A site will be able to use Google to track how you use their site, which is a fine and valid thing, but they or Google don’t get to see how you use a different site. (Google doesn’t actually share specifics, but they can see stuff like “behavior on one site led to sale on the other”)

9tr6gyp3 ,

Get fucked, advertisers.

ngwoo ,

Advertisers track you with device fingerprinting and behaviour profiling now. Firefox doesn’t do much to obscure the more advanced methods of tracking.

MrPoopbutt ,

Don’t all the advanced ways rely on JavaScript?

hoot ,

Lots do. But do you know anyone that turns JS off anymore? Platforms don’t care if they miss the odd user for this - because almost no one will be missed.

pixelscript ,

“Anymore”? I’ve never met a single soul who knows this is even possible.

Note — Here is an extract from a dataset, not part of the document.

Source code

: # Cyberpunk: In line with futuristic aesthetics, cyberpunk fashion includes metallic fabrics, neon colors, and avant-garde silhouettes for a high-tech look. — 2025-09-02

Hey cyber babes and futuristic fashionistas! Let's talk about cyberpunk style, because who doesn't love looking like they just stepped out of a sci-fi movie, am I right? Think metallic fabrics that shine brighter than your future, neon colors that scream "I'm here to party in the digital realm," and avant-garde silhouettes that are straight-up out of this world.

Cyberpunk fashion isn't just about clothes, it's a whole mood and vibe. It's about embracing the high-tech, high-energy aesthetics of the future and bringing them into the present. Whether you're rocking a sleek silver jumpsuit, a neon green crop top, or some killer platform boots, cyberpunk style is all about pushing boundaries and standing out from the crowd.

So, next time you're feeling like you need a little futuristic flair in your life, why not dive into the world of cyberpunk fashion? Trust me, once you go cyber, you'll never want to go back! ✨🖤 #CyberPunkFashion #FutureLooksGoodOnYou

I myself don’t even know how to do it if I wanted to.

I do use NoScript, which does this on a site-by-site basis, but even that is considered extremely niche. I’ve never met another NoScripter in the wild.

deranger ,

Why not just use ublock medium mode?

Roughly similar to using Adblock Plus with many filter lists + NoScript with 1st-party scripts/frames automatically trusted. Unlike NoScript however, you can easily point-and-click to block/allow scripts on a per-site basis.

github.com/gorhill/…/Blocking-mode:-medium-mode

zero_spelled_with_an_ecks ,

Am I in the wild? I use it.

pmc ,

I use LibreJS with few exceptions. If I need to use a site that requires non-free JavaScript, I’ll use a private browsing window or (preferably) Tor Browser.

MigratingtoLemmy ,

uBlock origin + NoScript for me. I deal with the bigger umbrella of scripts with uBlock and then fine tune permissions to the ones that uBlock allowed with NoScript.

They might be fingerprinting me using these two extensions though.

Septimaeus ,

Not all but most, yes. But TBF, sites that still function with JS disabled tend to have the least intrusive telemetry, and might pre-date big data altogether.

Regardless, unless the extent of a page’s analytics is a “you are the visitor” counter, all countermeasures must remain active.

KairuByte ,
@KairuByte@lemmy.dbzer0.com avatar

Honestly would be hard to do. There a perfectly legitimate and everyday uses for pretty much everything used in fingerprinting. Taking them away or obscuring them in one way or another would break so much.

unconfirmedsourcesDOTgov ,
ngwoo ,

It’s really strange how they specifically mention HTML5 canvas when you can run any fingerprinter test on the internet and see that Firefox does nothing to obfuscate that. You can run a test in Incognito mode, start a new session on a VPN, run another test, and on Firefox your fingerprint will be identical.

Mubelotix ,
@Mubelotix@jlai.lu avatar

EU outlaws it

TheGalacticVoid ,

The EU isn’t the only place on the planet, even if its laws have an impact.

rdri ,

There is still plenty of fish for advertisers, sadly.